Podsumowując, w ocenie Sądu, ruch pozwanego przedsiębiorstwa w żaden sposób nie pozostaje w adekwatnym związku przyczynowym ze zdarzeniem z 19 maja 2012 r. Za wyłącznie winnego powstania szkody uznać należy samego poszkodowanego, który swym lekkomyślnym zachowaniem naruszył nie tylko oznaczone wyżej normy prawne, ale także podstawowe zasady zdrowego rozsądku i ostrożności wymaganej od każdego rozsądnie postępującego nastolatka. Uznanie wyłącznej winy osoby bezpośrednio poszkodowanej ma przełożenie na niezasadność roszczeń osób pośrednio poszkodowanych.

Ponadto należy zwrócić uwagę, iż przyznanie przez Sąd zadośćuczynienia jest fakultatywne (art. 446 § 4 k.c.).

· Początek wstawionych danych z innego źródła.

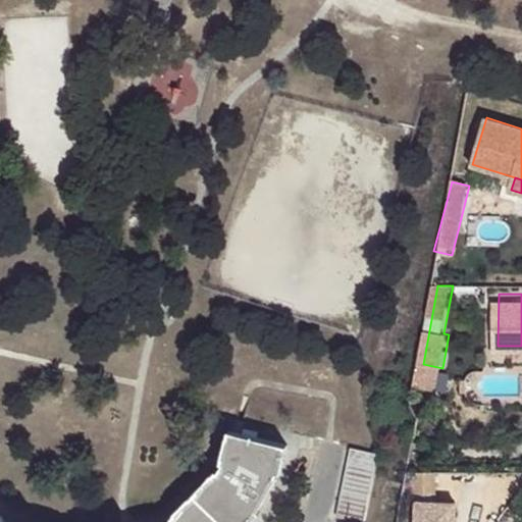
[(209,475),(190,496),(218,521),(247,521),(255,515),(252,512),(272,475),(275,475),(282,447),(224,431),(216,464),(209,475)]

W okolicznościach faktycznych niniejszej sprawy, przyznanie zadośćuczynienia pieniężnego w sytuacji gdy do wypadku doszło z powodu lekkomyślnego i negatywnie postrzeganego społecznie zachowania poszkodowanego, wynikającego z błahych pobudek, w ocenie Sądu uznać należałoby za uzasadniające, odmowę przyznania powodom chociażby symbolicznego zadośćuczynienia za doznaną w wyniku śmierci osoby bliskiej krzywdę.

Mając powyższe na uwadze Sąd oddalił oba powództwa.

O kosztach postępowania Sąd zgodnie z zasadą odpowiedzialności za wynik procesu wyrażona w art. 98 k.p.c.

W zakresie pkt 5 Sąd orzekł na podstawie art. 84 ustawy o kosztach sądowych w sprawach cywilnych.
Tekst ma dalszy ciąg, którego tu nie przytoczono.